Helfen denn die Sonderbeauftragten der Behörden, also speziell für den Umgang mit LGBT*-Geflüchteten geschulte Anhörer*innen, hinsichtlich der Anerkennungsquote?
Die Studie in Nordrhein‑Westfalen hat gezeigt, dass alle sieben Geflüchtete, die einen Sonderbeauftragten bei der Anhörung hatten, eine Form der Anerkennung bekommen haben. Man kann allerdings nicht davon ausgehen, dass alles besser läuft, nur weil ein Sonderbeauftragter die Anhörung führt. Hinsichtlich der Sensibilität und der Art der Fragestellung machen sich aber positive Auswirkungen bemerkbar – einfach, weil diese Sonderbeauftragten besser ausgebildet sind. Trotzdem: Wenn jemand täglich die Geschichten von LGBT* ‑Geflüchteten hört, droht auch bei ihnen die Gefahr der Abstumpfung.

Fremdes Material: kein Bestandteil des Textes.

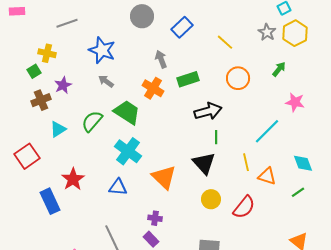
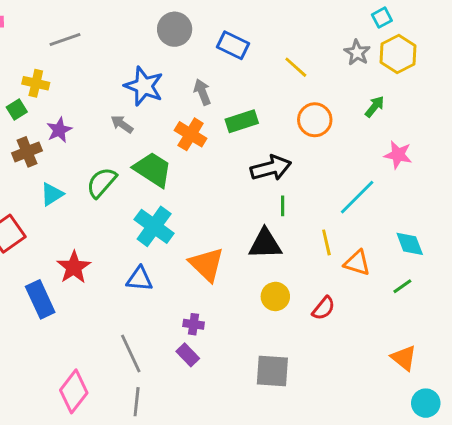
blue rectangle: (182, 27) -> (233, 45), turned 70
blue star: (102, 50) -> (144, 86), moved
black triangle: (204, 163) -> (265, 244), turned -50
red semicircle: (244, 207) -> (324, 308), size x0.7

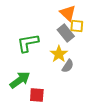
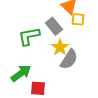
gray rectangle: (66, 33) -> (54, 26), moved
gray semicircle: (68, 66) -> (69, 59), size x1.5

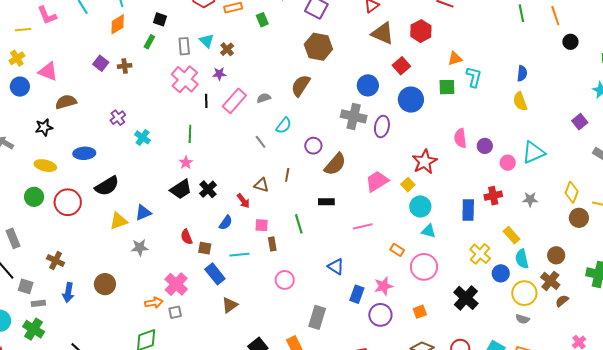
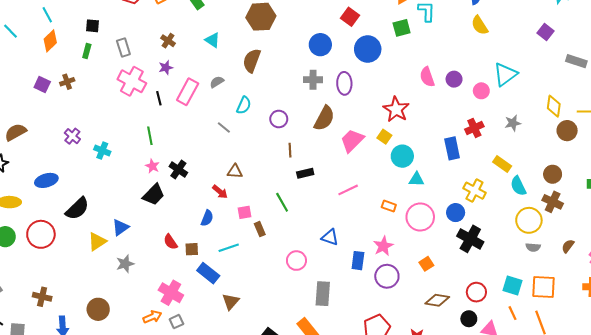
cyan triangle: (207, 41) -> (212, 40), moved
gray cross: (354, 116) -> (313, 80), size x0.7
brown semicircle: (335, 164) -> (324, 118), moved
brown line: (287, 175) -> (290, 150), moved
black cross: (208, 189) -> (178, 170), moved
blue circle: (501, 273) -> (456, 213), moved
pink circle: (285, 280) -> (296, 261), moved
brown semicircle: (562, 301) -> (568, 246), moved

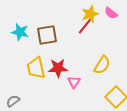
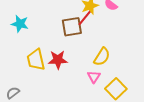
brown square: (47, 35) -> (72, 27), moved
pink triangle: (74, 82) -> (94, 77), moved

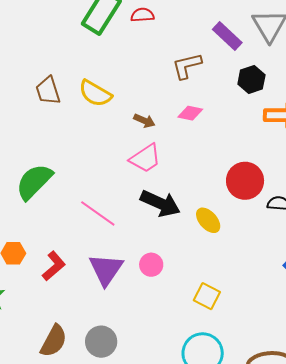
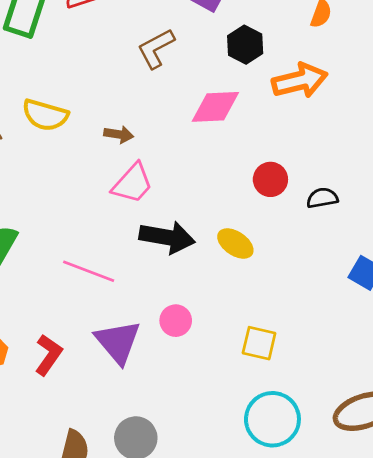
pink diamond: (190, 113) -> (215, 107), moved, size x1.5
red circle: (245, 181) -> (270, 179), size x0.7

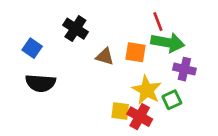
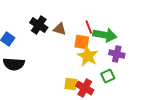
red line: (158, 22) -> (89, 27), moved
brown triangle: (105, 57) -> (60, 29), moved
yellow star: (147, 90) -> (88, 56), moved

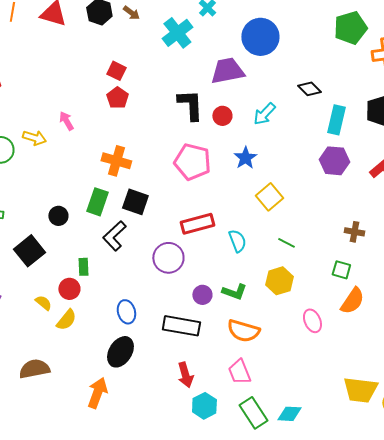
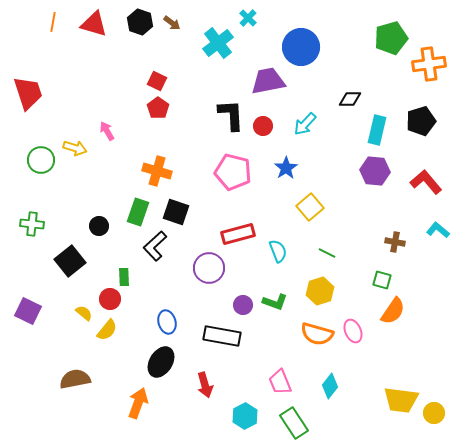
black diamond: (309, 89) -> (350, 99), turned -45
orange semicircle: (243, 331) -> (317, 334), moved
red arrow: (185, 375) -> (205, 385), moved
cyan diamond: (289, 414) -> (330, 386), moved, turned -55

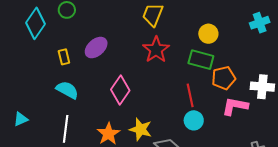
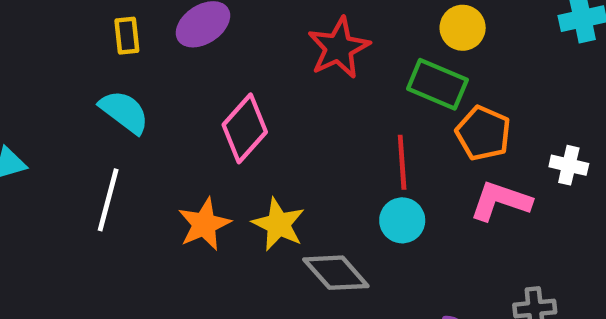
orange pentagon: (224, 78) -> (483, 133), turned 30
white cross: (262, 87) -> (569, 165), size x0.7

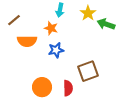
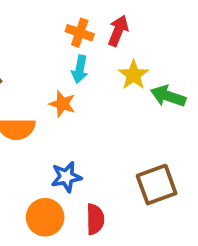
blue star: (56, 50) -> (66, 177), moved
brown square: (88, 71) -> (157, 185), moved

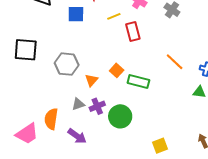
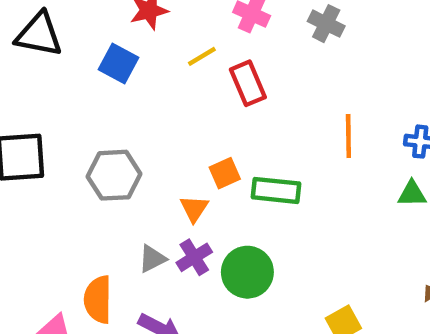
blue square: (76, 14) -> (118, 64), turned 36
orange line: (175, 62) -> (348, 136), turned 54
orange square: (117, 70) -> (225, 173), turned 32
orange triangle: (91, 80) -> (194, 208), moved

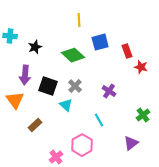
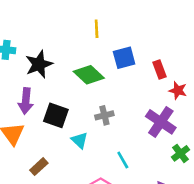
black star: (35, 47) -> (39, 64), size x1.5
gray cross: (75, 86) -> (104, 115), moved, turned 32
purple cross: (109, 91) -> (161, 122), moved, size x1.6

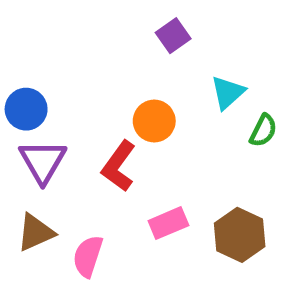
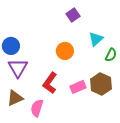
red L-shape: (119, 166) -> (50, 83), moved
pink rectangle: (168, 223) -> (78, 87), moved
brown hexagon: (240, 235) -> (101, 84), moved

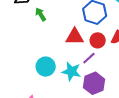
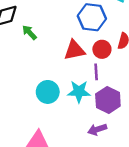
purple line: (89, 58) -> (96, 72), turned -40

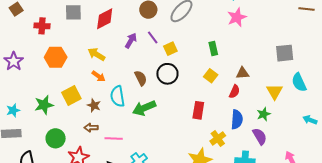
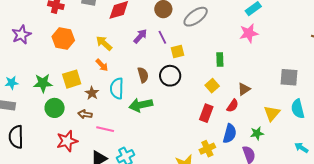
brown triangle: (243, 73) -> (244, 89), turned -40
red rectangle: (198, 110) -> (206, 113), moved
green circle: (56, 138) -> (55, 108), moved

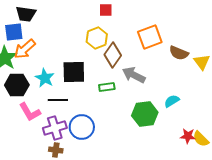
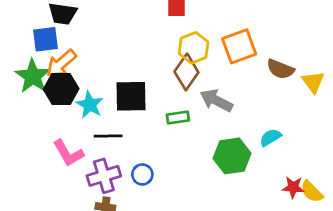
yellow hexagon: (97, 38) -> (194, 48), moved
black hexagon: (17, 85) -> (61, 89), moved
blue circle: (82, 127) -> (142, 174), size x0.6

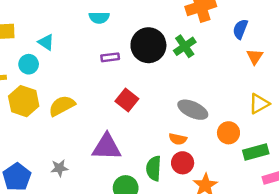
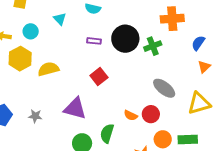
cyan triangle: (46, 42) -> (60, 19), moved
yellow triangle: (259, 104) -> (199, 103), size x1.4
gray ellipse: (193, 110) -> (164, 88), moved
orange circle: (228, 133) -> (163, 139), moved
red circle: (183, 163) -> (151, 114), moved

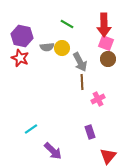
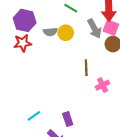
red star: (20, 58) -> (23, 43), turned -30
gray arrow: (80, 62) -> (94, 29), moved
purple rectangle: (90, 132) -> (68, 119), moved

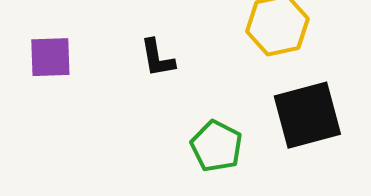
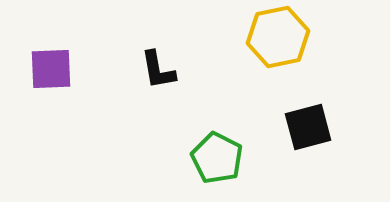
black square: (307, 115) -> (308, 127), size x0.7

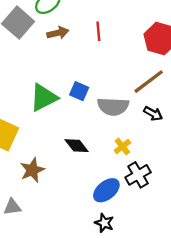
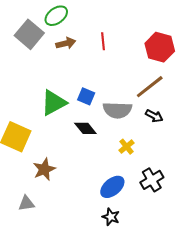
black diamond: (77, 146) -> (85, 128), moved
black cross: (138, 175) -> (152, 180), moved

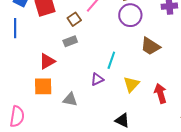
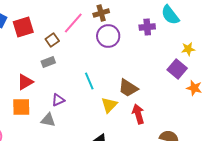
brown trapezoid: (150, 46) -> (128, 88), moved
cyan line: (111, 60) -> (89, 81), turned -42
purple triangle: (97, 79) -> (58, 100), moved

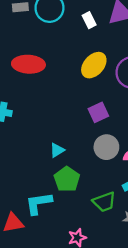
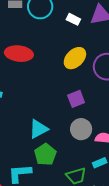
white rectangle: (89, 20) -> (73, 19), turned -40
cyan triangle: (57, 150) -> (38, 129), size x1.5

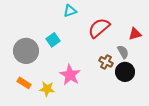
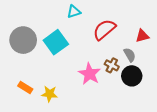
cyan square: (53, 40) -> (56, 42), size x1.6
gray circle: (26, 51) -> (23, 40), moved
pink star: (70, 75) -> (90, 74), moved

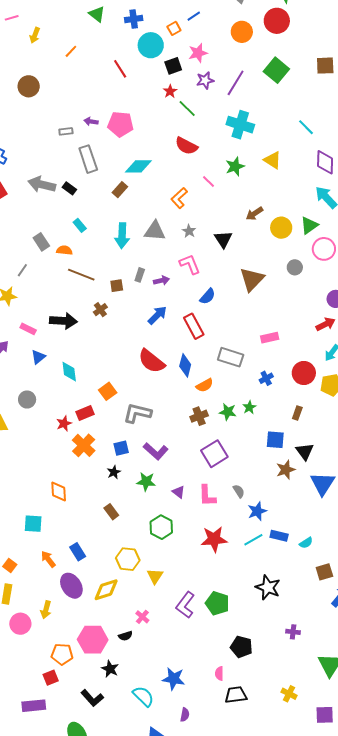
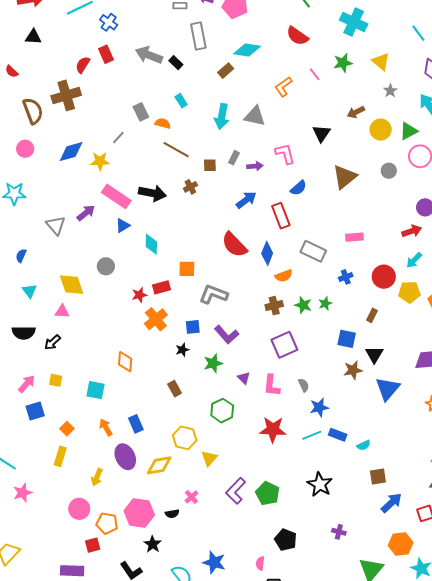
gray star: (189, 231) -> (390, 91), moved
pink rectangle: (28, 329) -> (116, 196), size x1.8
orange square: (108, 391) -> (187, 269), turned 30
green star: (146, 482) -> (213, 363), turned -30
pink circle: (20, 624) -> (79, 509), moved

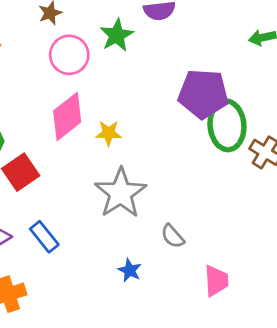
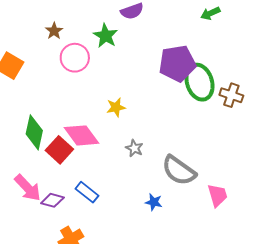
pink diamond: (67, 117) -> (82, 135), moved, turned -75
gray star: (121, 193) -> (134, 148), size x0.5
gray semicircle: (173, 236) -> (179, 171), size x1.8

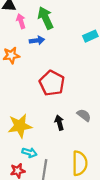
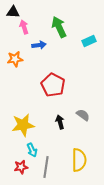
green arrow: (45, 18) -> (59, 27), moved
cyan arrow: (29, 153) -> (32, 150), turned 48

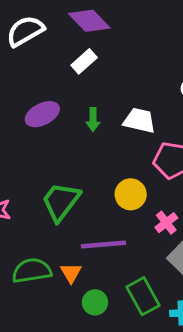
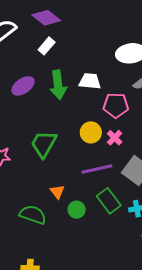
green arrow: (93, 120) -> (58, 85), size x1.8
pink cross: (166, 223) -> (115, 138), moved
purple line: (103, 245) -> (97, 169), moved
green semicircle: (32, 271) -> (33, 215), moved, turned 36

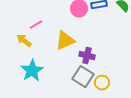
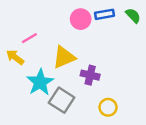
cyan star: (32, 71) -> (40, 82), moved
gray square: (83, 77) -> (62, 100), moved

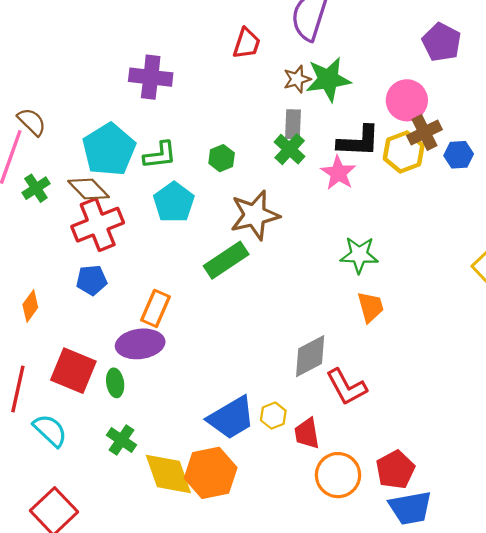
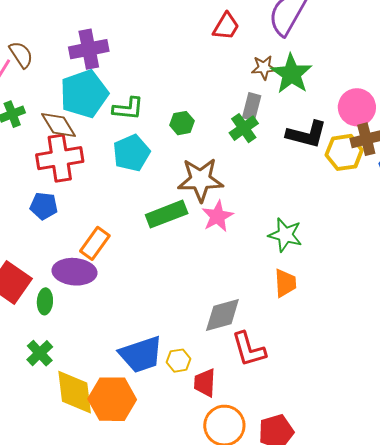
purple cross: (151, 77) -> (89, 49), moved, turned -30
green star: (328, 79) -> (291, 74), turned 30
pink star: (338, 173) -> (218, 216), moved

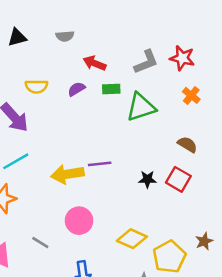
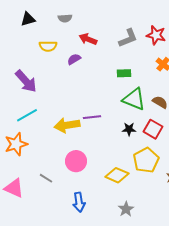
yellow semicircle: (36, 86) -> (48, 46), moved
green rectangle: (111, 89) -> (124, 73), moved
green triangle: (141, 107) -> (134, 99), moved, turned 40
yellow pentagon: (169, 257) -> (146, 160), moved

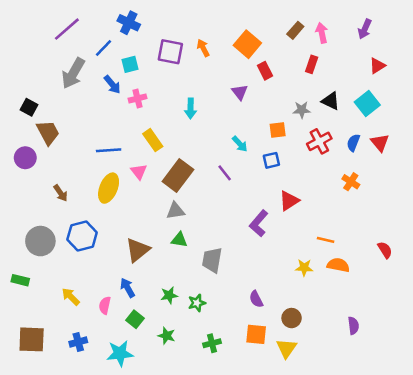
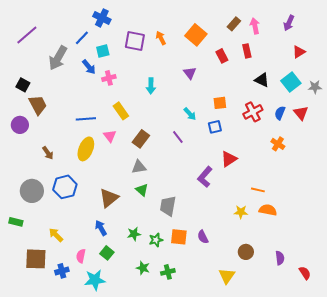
purple line: (67, 29) -> (27, 35), moved
red rectangle: (312, 64) -> (247, 51), turned -32
red rectangle: (265, 71) -> (222, 56), moved
gray star: (302, 110) -> (315, 87), moved
brown rectangle: (178, 175) -> (141, 139), size x0.7
green triangle: (179, 240) -> (142, 190), turned 32
red semicircle: (385, 250) -> (305, 273), moved
pink semicircle: (105, 305) -> (81, 256), moved
brown circle: (292, 318) -> (246, 252), moved
orange square: (256, 334) -> (179, 237), moved
green star: (167, 336) -> (143, 268), moved
brown square: (32, 339) -> (36, 259), moved

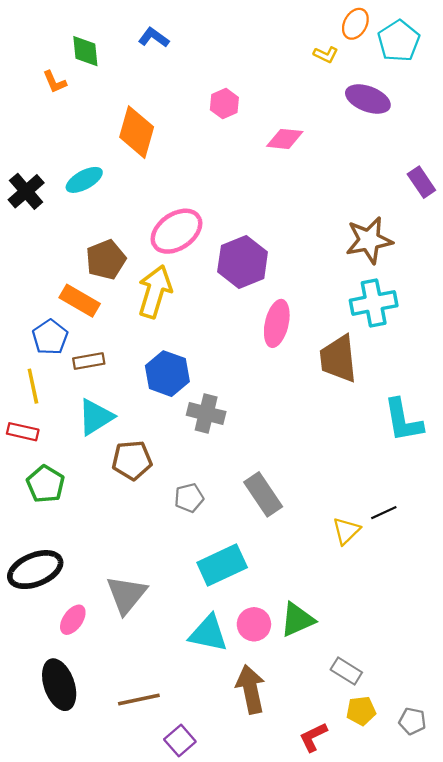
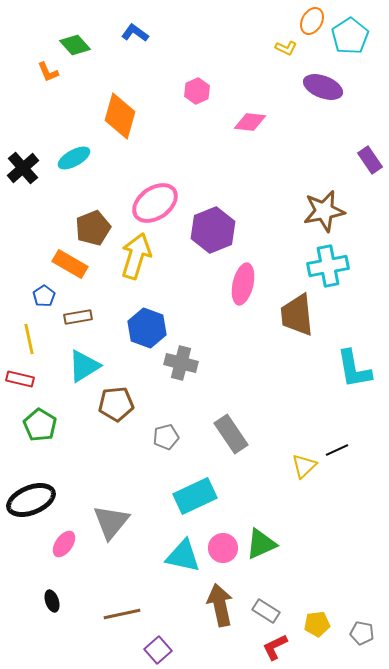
green diamond: (85, 51) -> (75, 45), turned -36
blue pentagon: (50, 337) -> (44, 296), size x0.7
gray rectangle: (346, 671) -> (266, 611), moved
black ellipse: (59, 685) -> (52, 601), size x0.5

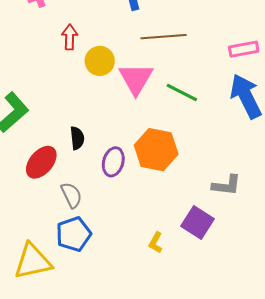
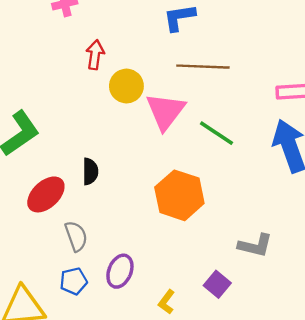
purple ellipse: (113, 162) -> (120, 271), moved
purple square: (198, 222) -> (217, 284), size x0.7
blue pentagon: (74, 234) -> (74, 281), size x0.7

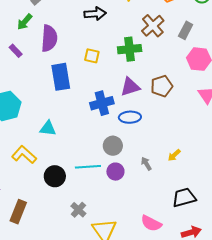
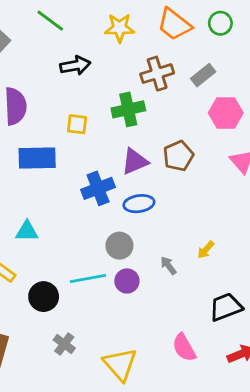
brown cross: (153, 26) -> (157, 74), turned 30
gray rectangle: (186, 30) -> (203, 75), turned 30
blue rectangle: (61, 77) -> (37, 158), turned -76
gray cross: (78, 210) -> (64, 344), moved
pink semicircle: (151, 223) -> (184, 348), turned 40

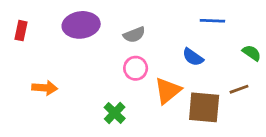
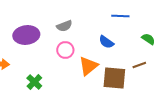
purple ellipse: (81, 25) -> (26, 35), moved
green cross: (115, 113) -> (34, 82), moved

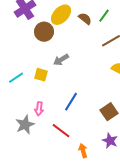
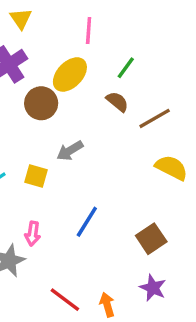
green line: (104, 16) -> (126, 68), moved
brown semicircle: (85, 19) -> (117, 102), moved
red line: (61, 131) -> (65, 300), moved

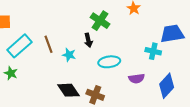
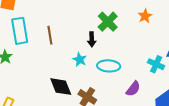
cyan rectangle: (19, 46) -> (20, 31), turned -70
cyan star: (69, 55) -> (80, 60), moved
purple semicircle: (137, 79) -> (133, 89), turned -56

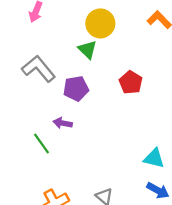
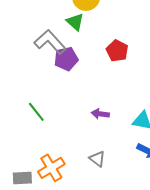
gray L-shape: (39, 69) -> (50, 42), moved
purple arrow: (63, 123) -> (100, 114), moved

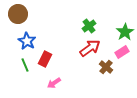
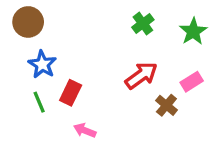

Was müsste denn passieren, damit all diejenigen, die für Asyl in Frage kommen, auch anerkannt werden?
Eigentlich müsste sich die Kultur ändern. Wenn in den Medien die ganze Zeit von „Flüchtlingskrise“die Rede ist, hat das natürlich auch Einfluss auf die Entscheider. Dann hält sich der Irrglaube, dass diese Menschen aus ökonomischen Gründen nach Deutschland kommen, hartnäckig in den Köpfen.
Ist es überhaupt möglich, die sexuelle Orientierung zu beweisen?
In England gibt es einen Anwalt, der ein Modell entwickelt hat, das DSSH-Modell. D steht für „difference“, S für „stigma“, S für „shame“ und H für „harm“. Sein Modell geht davon aus, dass man in den Anhörungen nach Anzeichen für diese vier Felder schen kann. Aber auch das wird kritisch betrachtet – schließlich lebt jeder seine Sexualität anders aus und hat seine eigene Geschichte. Oft wird beim BAMF argumentiert, die Geschichten seien nicht detailliert genug. Dass die Menschen, die da ihre Geschichten erzählen, verschieden sind, bleibt oft unberücksichtigt. Unsere Empfehlung ist, die sexuelle und geschlechtliche Selbstidentifikation zu akzeptieren und das Zusammenspiel verschiedener sozialer Faktoren zu berücksichtigen. Wie jemand aufgewachsen ist, welche Bildung er genossen hat, was er erlebt hat. Das Gesamtpaket zählt.